▶ **The problem**
Through the last line of the material below, starting at the line with "thumb ip: (65, 168)", return every line exactly and only those.

▶ **Exercise materials**
════════

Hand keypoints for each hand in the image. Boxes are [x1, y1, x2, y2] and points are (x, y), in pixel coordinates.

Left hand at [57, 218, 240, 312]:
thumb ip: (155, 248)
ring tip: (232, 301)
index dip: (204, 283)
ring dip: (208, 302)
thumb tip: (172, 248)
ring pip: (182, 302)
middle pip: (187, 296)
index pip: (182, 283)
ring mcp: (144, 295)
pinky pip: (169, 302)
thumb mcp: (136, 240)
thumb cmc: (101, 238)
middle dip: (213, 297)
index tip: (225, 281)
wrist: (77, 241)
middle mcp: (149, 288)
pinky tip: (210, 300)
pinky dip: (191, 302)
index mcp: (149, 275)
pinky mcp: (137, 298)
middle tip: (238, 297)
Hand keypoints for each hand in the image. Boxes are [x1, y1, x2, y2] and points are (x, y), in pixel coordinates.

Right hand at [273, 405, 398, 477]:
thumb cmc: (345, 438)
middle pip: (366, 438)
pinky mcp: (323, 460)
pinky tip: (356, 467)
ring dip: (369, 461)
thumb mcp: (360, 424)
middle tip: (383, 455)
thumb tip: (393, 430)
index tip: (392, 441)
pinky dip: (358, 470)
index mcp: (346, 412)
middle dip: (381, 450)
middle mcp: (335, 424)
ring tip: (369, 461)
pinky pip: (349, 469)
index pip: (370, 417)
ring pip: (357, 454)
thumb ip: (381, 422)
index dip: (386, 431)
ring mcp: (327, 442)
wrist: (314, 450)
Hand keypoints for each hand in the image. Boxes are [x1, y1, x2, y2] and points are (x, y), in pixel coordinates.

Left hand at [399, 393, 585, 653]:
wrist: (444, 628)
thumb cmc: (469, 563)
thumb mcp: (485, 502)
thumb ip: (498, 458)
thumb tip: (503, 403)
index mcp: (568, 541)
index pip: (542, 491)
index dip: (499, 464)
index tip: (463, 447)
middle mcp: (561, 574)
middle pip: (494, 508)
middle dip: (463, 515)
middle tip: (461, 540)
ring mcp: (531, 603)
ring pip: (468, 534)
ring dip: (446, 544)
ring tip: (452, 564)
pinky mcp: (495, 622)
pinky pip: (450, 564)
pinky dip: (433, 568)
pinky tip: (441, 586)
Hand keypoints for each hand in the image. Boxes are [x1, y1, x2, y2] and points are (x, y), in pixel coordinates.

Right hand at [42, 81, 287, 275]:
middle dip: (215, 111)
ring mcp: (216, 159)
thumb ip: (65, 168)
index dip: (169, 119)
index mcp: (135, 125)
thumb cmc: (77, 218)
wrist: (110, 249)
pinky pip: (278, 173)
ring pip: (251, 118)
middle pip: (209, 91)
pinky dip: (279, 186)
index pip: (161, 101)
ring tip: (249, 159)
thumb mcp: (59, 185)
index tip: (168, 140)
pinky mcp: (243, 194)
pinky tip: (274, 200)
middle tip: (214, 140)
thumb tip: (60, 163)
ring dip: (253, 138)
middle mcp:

════════

▶ **Answer to the exercise**
thumb ip: (65, 168)
index dip: (169, 119)
index mcp: (135, 125)
thumb cmc: (77, 218)
wrist: (110, 249)
pinky pip: (278, 173)
ring pip: (251, 118)
middle pip: (209, 91)
pinky dip: (279, 186)
index pip: (161, 101)
ring tip: (249, 159)
thumb mcp: (59, 185)
index tip: (168, 140)
pinky mcp: (243, 194)
pinky tip: (274, 200)
middle tip: (214, 140)
thumb tip: (60, 163)
ring dip: (253, 138)
middle mcp:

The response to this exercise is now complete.